→ Work request
The records below are to be repeated exactly, minus any pictures.

→ Data for processing
*** Begin section ***

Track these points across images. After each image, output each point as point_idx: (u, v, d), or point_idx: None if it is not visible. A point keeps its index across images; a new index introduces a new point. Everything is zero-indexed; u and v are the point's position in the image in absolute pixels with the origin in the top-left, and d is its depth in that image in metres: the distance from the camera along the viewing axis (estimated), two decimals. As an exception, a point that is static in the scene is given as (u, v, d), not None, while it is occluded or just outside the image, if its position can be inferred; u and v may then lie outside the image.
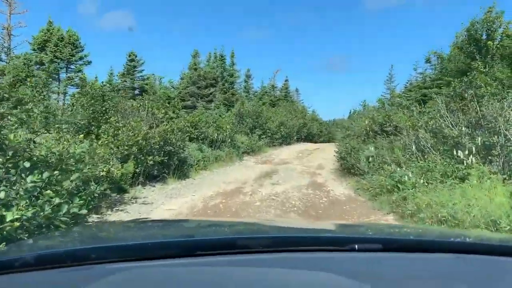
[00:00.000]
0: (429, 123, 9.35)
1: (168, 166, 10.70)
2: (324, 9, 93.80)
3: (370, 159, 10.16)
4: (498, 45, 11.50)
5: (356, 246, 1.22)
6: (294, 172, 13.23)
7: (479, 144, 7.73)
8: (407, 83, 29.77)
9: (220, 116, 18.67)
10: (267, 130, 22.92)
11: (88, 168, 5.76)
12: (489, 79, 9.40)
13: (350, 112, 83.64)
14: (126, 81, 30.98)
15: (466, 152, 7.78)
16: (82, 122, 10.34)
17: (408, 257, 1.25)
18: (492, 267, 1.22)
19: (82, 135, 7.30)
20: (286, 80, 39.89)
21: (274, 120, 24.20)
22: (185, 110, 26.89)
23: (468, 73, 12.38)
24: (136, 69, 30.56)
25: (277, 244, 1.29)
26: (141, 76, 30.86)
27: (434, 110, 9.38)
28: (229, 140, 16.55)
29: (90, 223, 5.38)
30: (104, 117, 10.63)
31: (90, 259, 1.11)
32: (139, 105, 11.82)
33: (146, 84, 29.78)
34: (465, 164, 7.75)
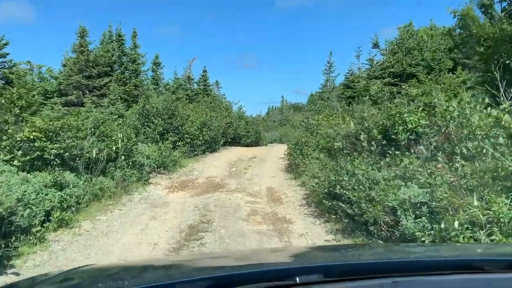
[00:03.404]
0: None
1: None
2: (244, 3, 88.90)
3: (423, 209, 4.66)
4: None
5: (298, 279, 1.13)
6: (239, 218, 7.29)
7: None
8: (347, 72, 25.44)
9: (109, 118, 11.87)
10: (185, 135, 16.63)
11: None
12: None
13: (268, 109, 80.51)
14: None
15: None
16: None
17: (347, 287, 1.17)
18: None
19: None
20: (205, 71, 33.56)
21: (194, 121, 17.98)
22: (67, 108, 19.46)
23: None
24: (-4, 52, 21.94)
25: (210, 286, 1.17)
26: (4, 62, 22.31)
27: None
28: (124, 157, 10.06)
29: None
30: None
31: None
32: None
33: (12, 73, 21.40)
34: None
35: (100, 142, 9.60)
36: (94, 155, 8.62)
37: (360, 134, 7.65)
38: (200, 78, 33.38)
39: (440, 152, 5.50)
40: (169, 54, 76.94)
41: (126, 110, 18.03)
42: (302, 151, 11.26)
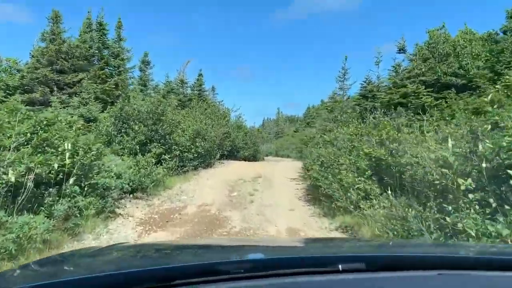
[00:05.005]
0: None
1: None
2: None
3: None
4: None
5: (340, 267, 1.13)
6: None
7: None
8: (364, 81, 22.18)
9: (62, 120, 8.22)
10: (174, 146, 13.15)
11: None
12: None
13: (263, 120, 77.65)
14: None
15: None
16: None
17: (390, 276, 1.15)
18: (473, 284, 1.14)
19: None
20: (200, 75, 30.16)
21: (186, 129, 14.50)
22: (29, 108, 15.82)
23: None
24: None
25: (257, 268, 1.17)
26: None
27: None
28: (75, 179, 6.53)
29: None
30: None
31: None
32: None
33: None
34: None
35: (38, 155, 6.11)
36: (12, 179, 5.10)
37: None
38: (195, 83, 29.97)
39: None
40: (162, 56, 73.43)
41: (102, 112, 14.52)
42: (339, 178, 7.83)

*** End section ***

→ Written answer
Track these points across images. After each image, output each point as point_idx: (u, v, d), or point_idx: None if it is not visible. A point keeps its index across images; a new index introduces a new point. Everything is zero-indexed; u and v are the point's position in the image in absolute pixels with the origin in the top-left, and d is its depth in that image in metres: the distance from the camera along the viewing axis (estimated), two decimals. As an exception, a point that is static in the scene is given as (u, v, d), not None, while it is occluded or just outside the image, if its position can be inferred; u and v may then lie outside the image.
[00:00.000]
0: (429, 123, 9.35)
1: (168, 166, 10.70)
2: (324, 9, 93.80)
3: (370, 159, 10.16)
4: (498, 45, 11.50)
5: (356, 246, 1.22)
6: (294, 172, 13.23)
7: (479, 144, 7.73)
8: (407, 83, 29.77)
9: (220, 116, 18.67)
10: (267, 130, 22.92)
11: (88, 168, 5.76)
12: (489, 79, 9.40)
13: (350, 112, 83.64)
14: (126, 81, 30.98)
15: (466, 152, 7.78)
16: (82, 122, 10.34)
17: (408, 257, 1.25)
18: (492, 267, 1.22)
19: (82, 135, 7.30)
20: (286, 80, 39.89)
21: (274, 120, 24.20)
22: (185, 110, 26.89)
23: (468, 73, 12.38)
24: (136, 69, 30.56)
25: (277, 244, 1.29)
26: (141, 76, 30.86)
27: (434, 110, 9.38)
28: (229, 140, 16.55)
29: (90, 223, 5.38)
30: (104, 117, 10.63)
31: (90, 259, 1.11)
32: (139, 105, 11.82)
33: (146, 84, 29.78)
34: (465, 164, 7.75)
[00:03.404]
0: None
1: None
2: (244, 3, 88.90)
3: (423, 209, 4.66)
4: None
5: (298, 279, 1.13)
6: (239, 218, 7.29)
7: None
8: (347, 72, 25.44)
9: (109, 118, 11.87)
10: (185, 135, 16.63)
11: None
12: None
13: (268, 109, 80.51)
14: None
15: None
16: None
17: (347, 287, 1.17)
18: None
19: None
20: (205, 71, 33.56)
21: (194, 121, 17.98)
22: (67, 108, 19.46)
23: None
24: (-4, 52, 21.94)
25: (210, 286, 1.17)
26: (4, 62, 22.31)
27: None
28: (124, 157, 10.06)
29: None
30: None
31: None
32: None
33: (12, 73, 21.40)
34: None
35: (100, 142, 9.60)
36: (94, 155, 8.62)
37: (360, 134, 7.65)
38: (200, 78, 33.38)
39: (440, 152, 5.50)
40: (169, 54, 76.94)
41: (126, 110, 18.03)
42: (302, 151, 11.26)
[00:05.005]
0: None
1: None
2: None
3: None
4: None
5: (340, 267, 1.13)
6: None
7: None
8: (364, 81, 22.18)
9: (62, 120, 8.22)
10: (174, 146, 13.15)
11: None
12: None
13: (263, 120, 77.65)
14: None
15: None
16: None
17: (390, 276, 1.15)
18: (473, 284, 1.14)
19: None
20: (200, 75, 30.16)
21: (186, 129, 14.50)
22: (29, 108, 15.82)
23: None
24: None
25: (257, 268, 1.17)
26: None
27: None
28: (75, 179, 6.53)
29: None
30: None
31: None
32: None
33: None
34: None
35: (38, 155, 6.11)
36: (12, 179, 5.10)
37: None
38: (195, 83, 29.97)
39: None
40: (162, 56, 73.43)
41: (102, 112, 14.52)
42: (339, 178, 7.83)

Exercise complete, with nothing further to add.